About this exercise:
Update the records below by replacing "zero-indexed" with "indexed from zero" wherever it occurs, leaving every other line and character unchanged. Omit the pictures from your answer.

━━━━━ Material for this task ━━━━━

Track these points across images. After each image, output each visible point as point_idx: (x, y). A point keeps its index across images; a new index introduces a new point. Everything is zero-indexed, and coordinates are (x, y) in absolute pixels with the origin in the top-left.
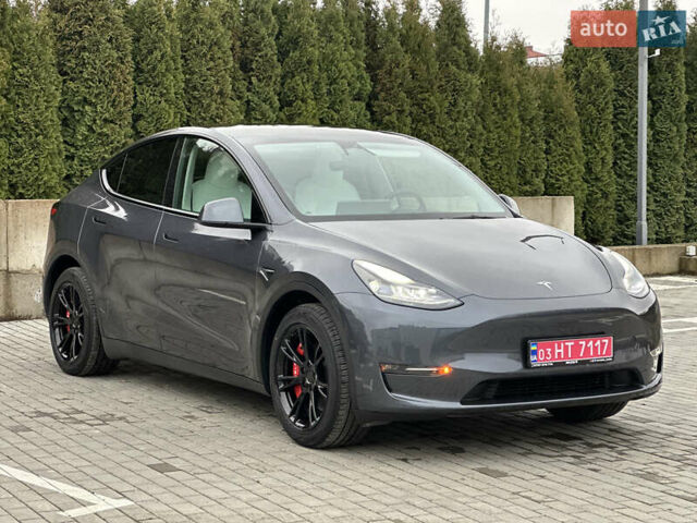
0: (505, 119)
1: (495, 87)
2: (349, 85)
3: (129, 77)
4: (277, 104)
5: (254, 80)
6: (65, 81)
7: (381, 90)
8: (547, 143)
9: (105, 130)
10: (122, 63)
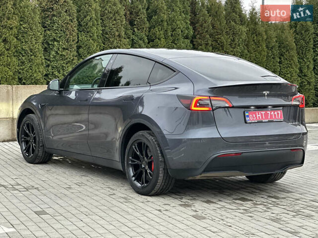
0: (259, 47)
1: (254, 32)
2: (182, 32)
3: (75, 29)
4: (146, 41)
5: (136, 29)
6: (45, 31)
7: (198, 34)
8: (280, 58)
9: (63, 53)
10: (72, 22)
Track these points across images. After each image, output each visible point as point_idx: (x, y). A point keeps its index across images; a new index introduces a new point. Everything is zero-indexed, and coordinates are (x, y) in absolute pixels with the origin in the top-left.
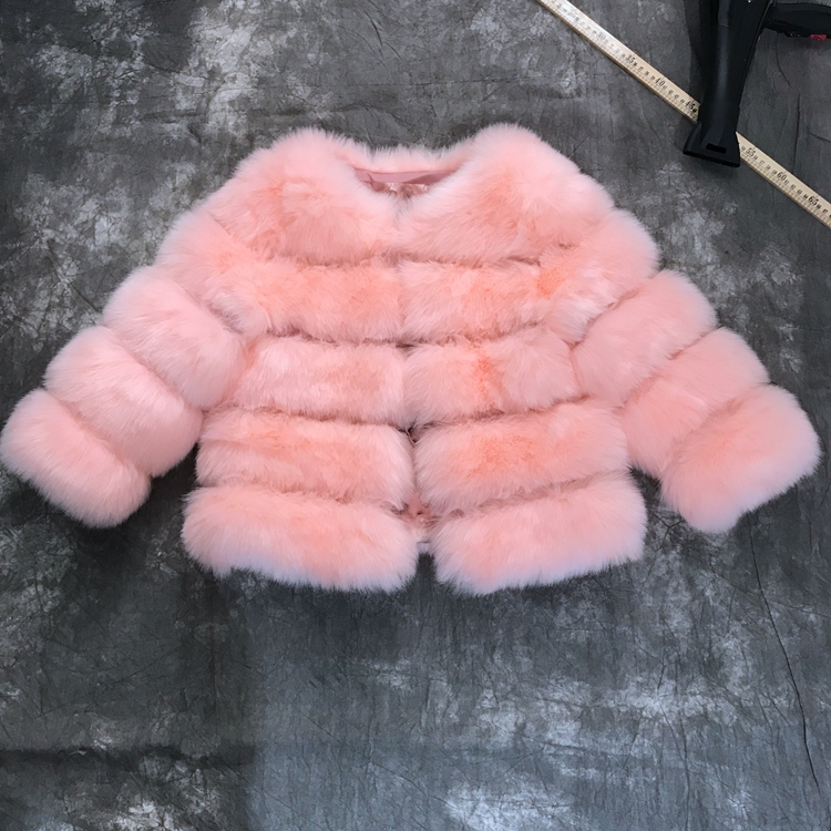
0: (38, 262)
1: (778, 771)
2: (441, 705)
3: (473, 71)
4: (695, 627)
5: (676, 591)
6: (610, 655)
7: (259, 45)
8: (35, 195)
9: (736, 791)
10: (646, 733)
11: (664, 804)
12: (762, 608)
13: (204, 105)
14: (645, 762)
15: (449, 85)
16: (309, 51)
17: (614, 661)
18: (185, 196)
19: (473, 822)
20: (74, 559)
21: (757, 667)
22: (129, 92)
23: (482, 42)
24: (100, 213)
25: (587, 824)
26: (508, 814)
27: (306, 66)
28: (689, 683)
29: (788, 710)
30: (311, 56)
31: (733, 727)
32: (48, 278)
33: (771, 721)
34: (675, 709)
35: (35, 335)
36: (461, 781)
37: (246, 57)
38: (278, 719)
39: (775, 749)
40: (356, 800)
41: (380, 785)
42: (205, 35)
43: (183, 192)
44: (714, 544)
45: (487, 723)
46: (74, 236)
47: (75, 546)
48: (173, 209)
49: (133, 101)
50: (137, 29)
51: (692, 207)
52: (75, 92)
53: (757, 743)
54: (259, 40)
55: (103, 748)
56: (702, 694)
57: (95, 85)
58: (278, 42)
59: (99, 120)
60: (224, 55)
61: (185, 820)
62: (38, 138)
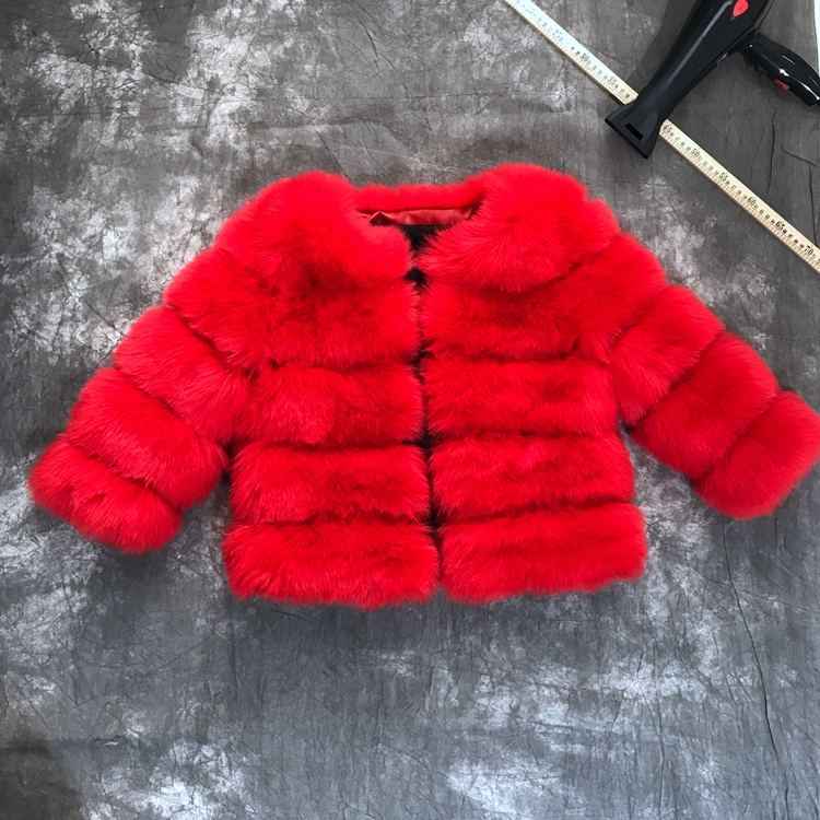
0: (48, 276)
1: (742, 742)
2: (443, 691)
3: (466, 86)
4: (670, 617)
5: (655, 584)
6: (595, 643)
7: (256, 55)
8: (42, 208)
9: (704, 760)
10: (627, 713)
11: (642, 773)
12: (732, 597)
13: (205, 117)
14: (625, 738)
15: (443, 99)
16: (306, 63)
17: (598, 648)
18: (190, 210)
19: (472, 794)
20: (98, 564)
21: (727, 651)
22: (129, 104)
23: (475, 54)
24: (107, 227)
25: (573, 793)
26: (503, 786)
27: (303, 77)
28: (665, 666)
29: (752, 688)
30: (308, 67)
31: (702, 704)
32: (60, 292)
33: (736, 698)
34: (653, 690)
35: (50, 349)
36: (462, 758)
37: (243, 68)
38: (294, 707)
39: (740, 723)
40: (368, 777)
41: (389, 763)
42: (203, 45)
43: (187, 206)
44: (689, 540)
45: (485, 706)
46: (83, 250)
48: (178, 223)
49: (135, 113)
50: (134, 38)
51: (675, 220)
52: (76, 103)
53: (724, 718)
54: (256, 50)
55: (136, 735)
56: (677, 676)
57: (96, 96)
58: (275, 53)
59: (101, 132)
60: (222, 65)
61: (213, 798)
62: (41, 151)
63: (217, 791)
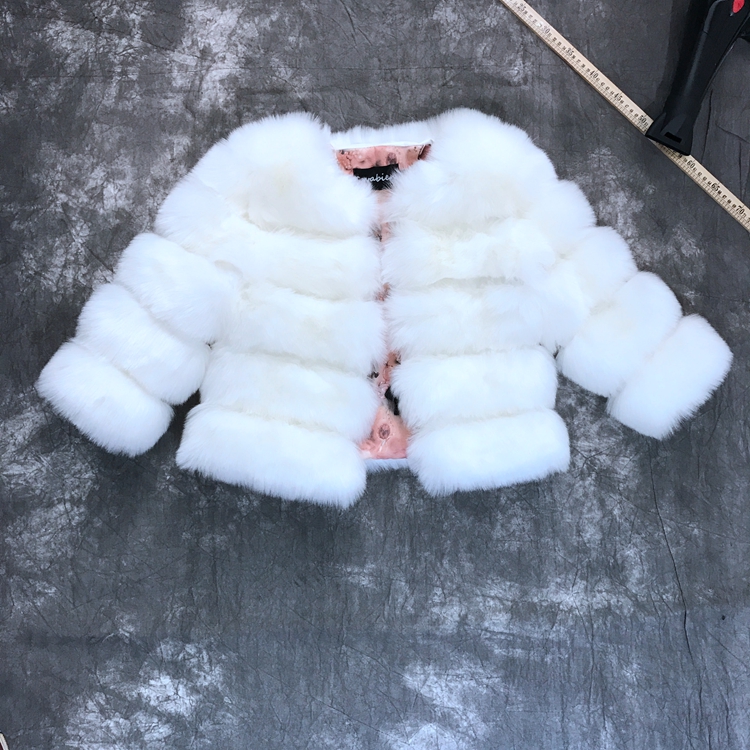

━━━━━

Result below:
Track these points across images. After each image, output each visible point as point_idx: (x, y). A point keeps its index across images; a new index introduces a new point. Everything is indexed from zero, and coordinates are (x, y) in absolute pixels with the origin in the top-left.
0: (505, 119)
1: (495, 87)
2: (349, 85)
3: (129, 77)
4: (277, 104)
5: (254, 80)
6: (65, 81)
7: (381, 90)
8: (547, 143)
9: (105, 130)
10: (122, 63)
0: (259, 47)
1: (254, 32)
2: (182, 32)
3: (75, 29)
4: (146, 41)
5: (136, 29)
6: (45, 31)
7: (198, 34)
8: (280, 58)
9: (63, 53)
10: (72, 22)
Track these points across images. After each image, output each visible point as point_idx: (x, y). A point keeps its index across images; a new index introduces a new point. Everything is indexed from zero, and coordinates are (x, y) in absolute pixels with the origin in the top-left.
0: (38, 262)
1: (778, 771)
2: (441, 705)
3: (473, 71)
4: (695, 627)
5: (676, 591)
6: (610, 655)
7: (259, 45)
8: (35, 195)
9: (736, 791)
10: (646, 733)
11: (664, 804)
12: (762, 608)
13: (204, 105)
14: (645, 762)
15: (449, 85)
16: (309, 51)
17: (614, 661)
18: (185, 196)
19: (473, 822)
20: (74, 559)
21: (757, 667)
22: (129, 92)
23: (482, 42)
24: (100, 213)
25: (587, 824)
26: (508, 814)
27: (306, 66)
28: (689, 683)
29: (788, 710)
30: (311, 56)
31: (733, 727)
32: (48, 278)
33: (771, 721)
34: (675, 709)
35: (35, 335)
36: (461, 781)
37: (246, 57)
38: (278, 719)
39: (775, 749)
40: (356, 800)
41: (380, 785)
42: (205, 35)
43: (183, 192)
44: (714, 544)
45: (487, 723)
46: (74, 236)
47: (75, 546)
48: (173, 209)
49: (133, 101)
50: (137, 29)
51: (692, 207)
52: (75, 92)
53: (757, 743)
54: (259, 40)
55: (103, 748)
56: (702, 694)
57: (95, 85)
58: (278, 42)
59: (99, 120)
60: (224, 55)
61: (185, 820)
62: (38, 138)
0: (48, 276)
1: (742, 742)
2: (443, 691)
3: (466, 86)
4: (670, 617)
5: (655, 584)
6: (595, 643)
7: (256, 55)
8: (42, 208)
9: (704, 760)
10: (627, 713)
11: (642, 773)
12: (732, 597)
13: (205, 117)
14: (625, 738)
15: (443, 99)
16: (306, 63)
17: (598, 648)
18: (190, 210)
19: (472, 794)
20: (98, 564)
21: (727, 651)
22: (129, 104)
23: (475, 54)
24: (107, 227)
25: (573, 793)
26: (503, 786)
27: (303, 77)
28: (665, 666)
29: (752, 688)
30: (308, 67)
31: (702, 704)
32: (60, 292)
33: (736, 698)
34: (653, 690)
35: (50, 349)
36: (462, 758)
37: (243, 68)
38: (294, 707)
39: (740, 723)
40: (368, 777)
41: (389, 763)
42: (203, 45)
43: (187, 206)
44: (689, 540)
45: (485, 706)
46: (83, 250)
48: (178, 223)
49: (135, 113)
50: (134, 38)
51: (675, 220)
52: (76, 103)
53: (724, 718)
54: (256, 50)
55: (136, 735)
56: (677, 676)
57: (96, 96)
58: (275, 53)
59: (101, 132)
60: (222, 65)
61: (213, 798)
62: (41, 151)
63: (217, 791)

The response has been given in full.